Nas histórias em quadrinhos da Marvel, Steve Rogers é um personagem que transforma-se de um homem bastante fraco e magro em um super-soldado com a ajuda da tecnologia de edição de genes. Durante décadas, desde que os fãs foram oficialmente apresentados ao Capitão América em 1941, esse personagem de ficção fascinou pessoas em todo o país e em todo o mundo. Agora, graças à nova tecnologia e a milhões de dólares gastos na pesquisa, parece que você não precisa viver em um mundo fictício cheio de super-heróis e vilões para tornar -se um super-soldado semelhante ao Capitão América.

De acordo com o site oficial da Agência de Projetos de Pesquisa Avançada de Defesa dos EUA (DARPA), “O programa Safe Genes tem como objetivo oferecer novas capacidades biológicas para facilitar a busca segura e conveniente de aplicativos avançados de edição de genoma, além de fornecer ferramentas e metodologias para mitigar o risco de consequências involuntárias ou mau uso intencional dessas tecnologias“.

Recentemente, a DARPA anunciou que atribuiu sete equipes para cumprir os objetivos estabelecidos pelo Programa Safe Genes, a fim de entender melhor como as tecnologias de edição de genes funcionam. Se tudo correr bem, o programa poderia potencialmente ajudar as tropas a se tornarem imunes a doenças infecciosas, defender certas formas de vida selvagem contra espécies invasoras e limitar a propagação de mosquitos que carregam doenças.

Nos próximos quatro anos, a DARPA deverá distribuir US$ 65 milhões entre as sete equipes, que incluem o Instituto Broad do MIT e Harvard, Harvard Medical School, Massachusetts General Hospital, Massachusetts Institute of Technology, North Carolina State University, UC Berkeley e UC Riverside.

Leia também: DARPA Envolvido em Estudos Sobre a Manipulação do Comportamento nas Mídias Sociais

A DARPA diz que cada uma dessas sete equipes irá buscar pelo menos um dos três objetivos gerais, que inclui: 1) o desenvolvimento de tecnologia que pode iniciar e reverter os editores do genoma dentro dos organismos vivos, 2) o desenvolvimento de contra-medidas baseadas em medicamentos como um meio de limitar o processo de edição do genoma, a fim de manter a integridade do genoma, e 3) desenvolver a tecnologia que possa apagar os genes indesejados e trazê-los de volta ao seu estado original.

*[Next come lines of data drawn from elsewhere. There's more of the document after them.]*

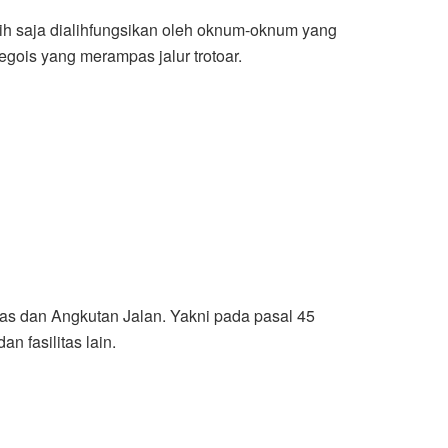
sih saja dialihfungsikan oleh oknum-oknum yang
egois yang merampas jalur trotoar.
tas dan Angkutan Jalan. Yakni pada pasal 45
n fasilitas lain.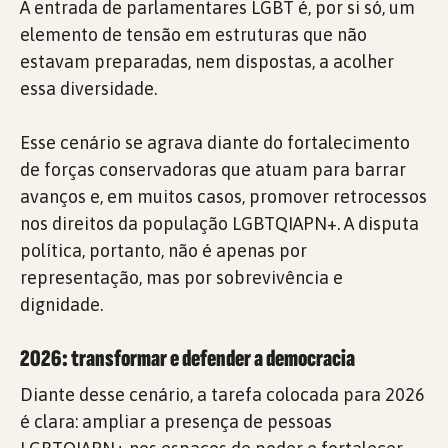
A entrada de parlamentares LGBT é, por si só, um
elemento de tensão em estruturas que não
estavam preparadas, nem dispostas, a acolher
essa diversidade.
Esse cenário se agrava diante do fortalecimento
de forças conservadoras que atuam para barrar
avanços e, em muitos casos, promover retrocessos
nos direitos da população LGBTQIAPN+. A disputa
política, portanto, não é apenas por
representação, mas por sobrevivência e
dignidade.
2026: transformar e defender a democracia
Diante desse cenário, a tarefa colocada para 2026
é clara: ampliar a presença de pessoas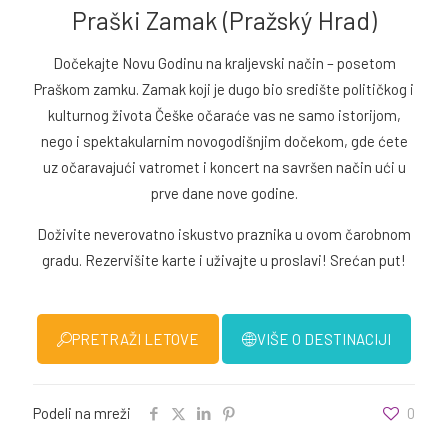
Praški Zamak (Pražský Hrad)
Dočekajte Novu Godinu na kraljevski način – posetom
Praškom zamku. Zamak koji je dugo bio središte političkog i
kulturnog života Češke očaraće vas ne samo istorijom,
nego i spektakularnim novogodišnjim dočekom, gde ćete
uz očaravajući vatromet i koncert na savršen način ući u
prve dane nove godine.
Doživite neverovatno iskustvo praznika u ovom čarobnom
gradu. Rezervišite karte i uživajte u proslavi! Srećan put!
PRETRAŽI LETOVE
VIŠE O DESTINACIJI
Podeli na mreži
0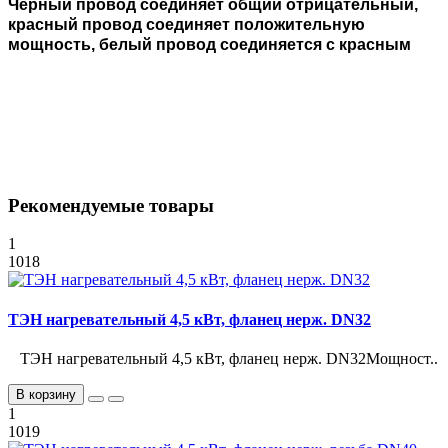
Черный провод соединяет общий отрицательный,
красный провод соединяет положительную
мощность, белый провод соединяется с красным
Рекомендуемые товары
1
1018
ТЭН нагревательный 4,5 кВт, фланец нерж. DN32
ТЭН нагревательный 4,5 кВт, фланец нерж. DN32Мощност..
В корзину
1
1019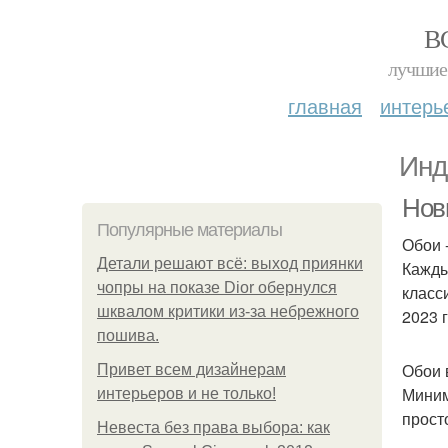
В
лучшие 
главная
интерь
Инд
Нов
Популярные материалы
Обои 
Детали решают всё: выход приянки
Кажды
чопры на показе Dior обернулся
класс
шквалом критики из-за небрежного
2023 
пошива.
Обои 
Привет всем дизайнерам
Миним
интерьеров и не только!
прост
Невеста без права выбора: как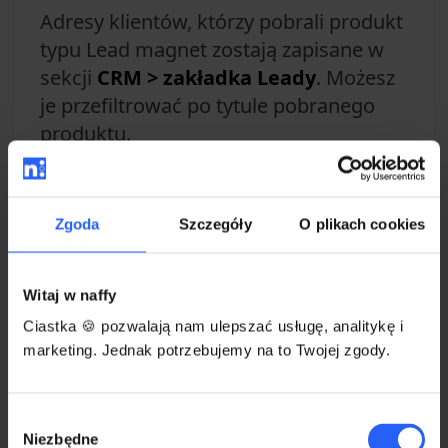
Adresy klientów, którzy pobrali produkt
typu Lead magnet zostają zapisane w
sekcji
CRM > zakładka Leady
. Możesz
je przefiltrować po tytule pobranego
produktu.
Zgoda
Szczegóły
O plikach cookies
Witaj w naffy
Ciastka 🍪 pozwalają nam ulepszać usługę, analitykę i
marketing. Jednak potrzebujemy na to Twojej zgody.
Wybór
Niezbędne
zgody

Parte do nosso desafio e compromisso sob o Safe Genes é dar sentido à implicação ética das tecnologias de edição de genes, entender as preocupações das pessoas e direcionar nossas pesquisas para abordá-las de forma proativa para que as partes interessadas estejam equipadas com dados para informar futuras escolhas“, disse o Dr. Wegrzyn, gerente do programa Safe Genes.

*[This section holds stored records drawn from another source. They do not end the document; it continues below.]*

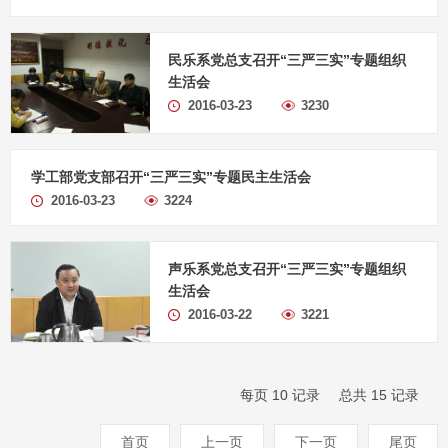
民乐系党总支召开“三严三实”专题组织
生活会
2016-03-23
3230
学工部党支部召开“三严三实”专题民主生活会
2016-03-23
3224
声乐系党总支召开“三严三实”专题组织
生活会
2016-03-22
3221
每页
10
记录
总共
15
记录
首页
上一页
下一页
尾页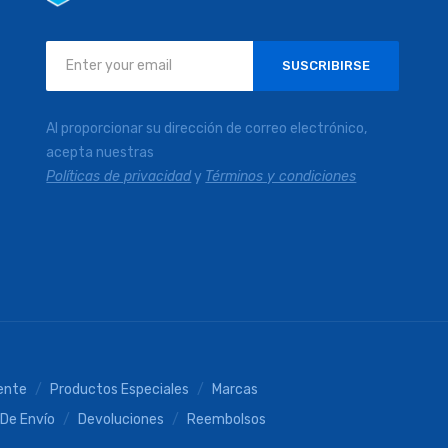
Inscríbase
SUSCRIBIRSE
a
nuestro
boletín
Al proporcionar su dirección de correo electrónico,
de
acepta nuestras
noticias:
Políticas de privacidad
y
Términos y condiciones
iente
Productos Especiales
Marcas
 De Envío
Devoluciones
Reembolsos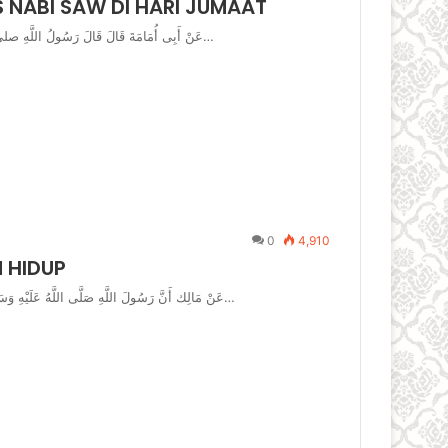
 NABI SAW DI HARI JUMAAT
عَنْ أَبِى أُمَامَةَ قَالَ قَالَ رَسُولُ اللَّهِ صلى الله عليه وسلم أَكْثِرُوا عَلَىَّ مِنَ الصَّلاَةِ فِى كُلِّ يَوْمِ جُمُعَةٍ فَإِنَّ…
0
4,910
 HIDUP
عَنْ مَالِك أَنَّ رَسُولَ اللَّهِ صَلَّى اللَّهُ عَلَيْهِ وَسَلَّمَ قَالَ تَرَكْتُ فِيكُمْ أَمْرَيْنِ لَنْ تَضِلُّوا مَا تَمَسَّكْتُمْ بِهِمَا كِتَابَ اللَّهِ…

O Dr. Wegrzyn acrescentou que é difícil traçar uma linha entre o desenvolvimento de ética e a tecnologia quando se trata de edição de genes, mas “esperamos que o modelo que estabelecemos com o Safe Genes guie os futuros esforços de pesquisa nesse espaço“.

De fato, a ética em torno do debate sobre a manipulação de genes é questionável na melhor das hipóteses. Embora existam mais do que prováveis ​​muitas coisas boas que provêm da edição de genes, como tornar certas pessoas imunes a doenças infecciosas, ainda há a questão de saber se os seres humanos devem ou não estar mexendo com a composição genética de organismos vivos em primeiro lugar. Tudo sobre esta terra foi criado de uma certa maneira por um motivo, e pode-se argumentar que não é nosso lugar alterá-lo apenas porque temos a tecnologia para fazê-lo.

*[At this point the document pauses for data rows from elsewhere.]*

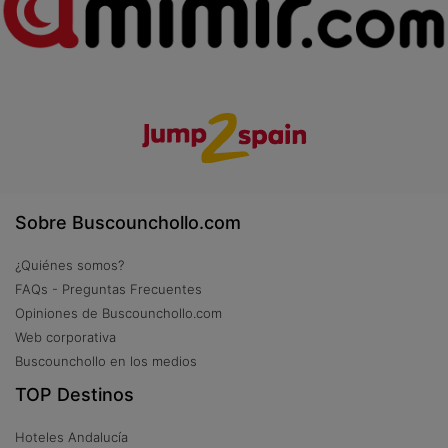
Sobre Buscounchollo.com
¿Quiénes somos?
FAQs - Preguntas Frecuentes
Opiniones de Buscounchollo.com
Web corporativa
Buscounchollo en los medios
TOP Destinos
Hoteles Andalucía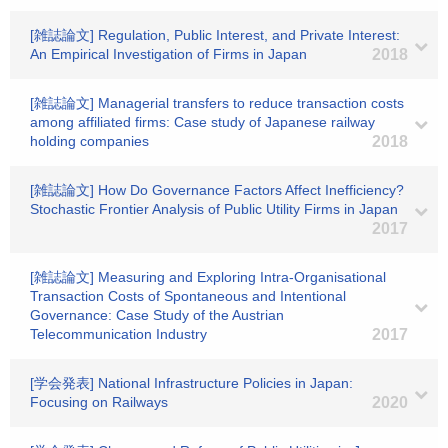
[雑誌論文] Regulation, Public Interest, and Private Interest:
An Empirical Investigation of Firms in Japan
2018
[雑誌論文] Managerial transfers to reduce transaction costs
among affiliated firms: Case study of Japanese railway
holding companies
2018
[雑誌論文] How Do Governance Factors Affect Inefficiency?
Stochastic Frontier Analysis of Public Utility Firms in Japan
2017
[雑誌論文] Measuring and Exploring Intra-Organisational
Transaction Costs of Spontaneous and Intentional
Governance: Case Study of the Austrian
Telecommunication Industry
2017
[学会発表] National Infrastructure Policies in Japan:
Focusing on Railways
2020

Além disso, muitas pessoas têm sérias preocupações sobre o que a manipulação gênica generalizada significaria para as gerações futuras. Os genes, é claro, são transmitidos dos pais para seus filhos, até para os filhos de seus filhos, e assim por diante. Embora seja ótimo para um gene ser transmitido que, por exemplo, tornasse as gerações futuras imunes a uma determinada doença, e se um erro fosse passado? E se a modificação genética acidentalmente colocar as gerações futuras em desvantagem e não como uma vantagem?

Não há dúvida de que a nova iniciativa de edição de genes da DARPA é intrigante e até mesmo inspiradora, mas também é importante pesar os riscos com as recompensas. Caso contrário, nossos filhos e nossos netos podem ser forçados a sofrerem as consequências.